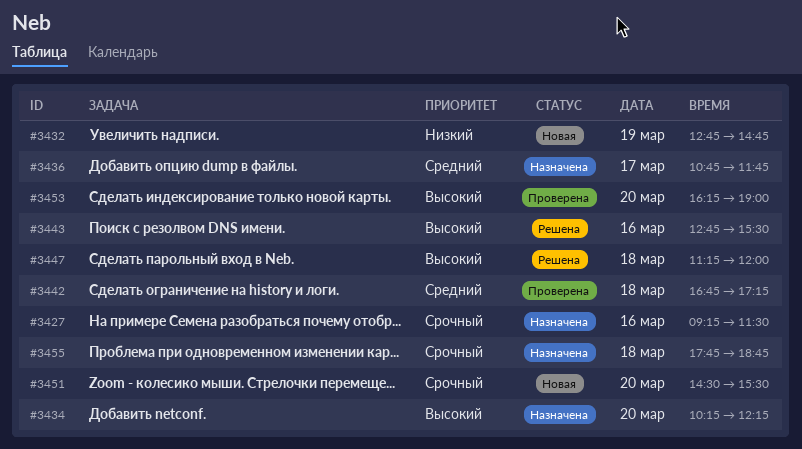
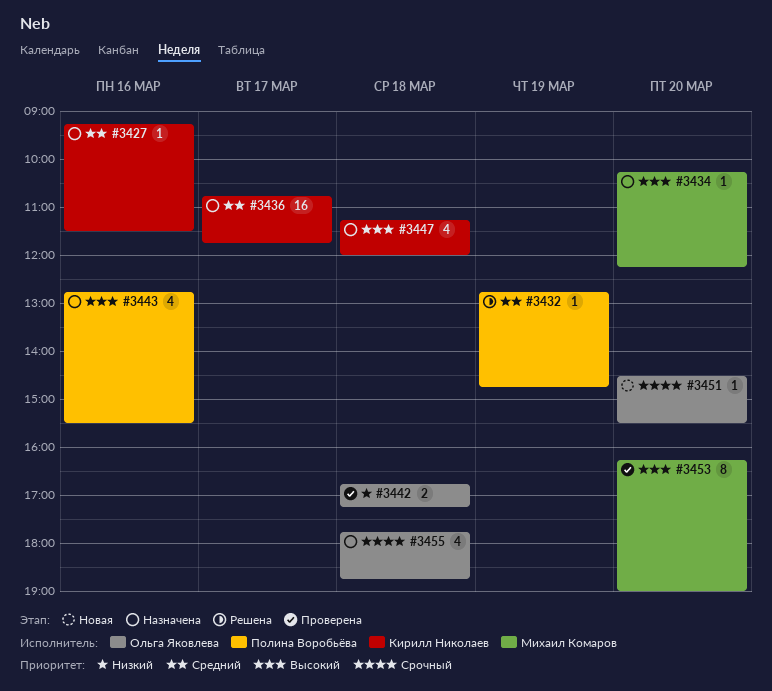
#3427, priority: Срочный -> Средний
#3432, status: Новая -> Решена
#3432, priority: Низкий -> Средний
#3442, priority: Средний -> Низкий
#3443, status: Решена -> Назначена
#3447, status: Решена -> Назначена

++++++

GOAL OF THE EXERCISE
The answer must consist of the lines from the one with "#3432, status: Новая -> Решена" through the final line of the entries above, exactly as they are, and nothing else.

RESULT OF THIS TASK
#3432, status: Новая -> Решена
#3432, priority: Низкий -> Средний
#3442, priority: Средний -> Низкий
#3443, status: Решена -> Назначена
#3447, status: Решена -> Назначена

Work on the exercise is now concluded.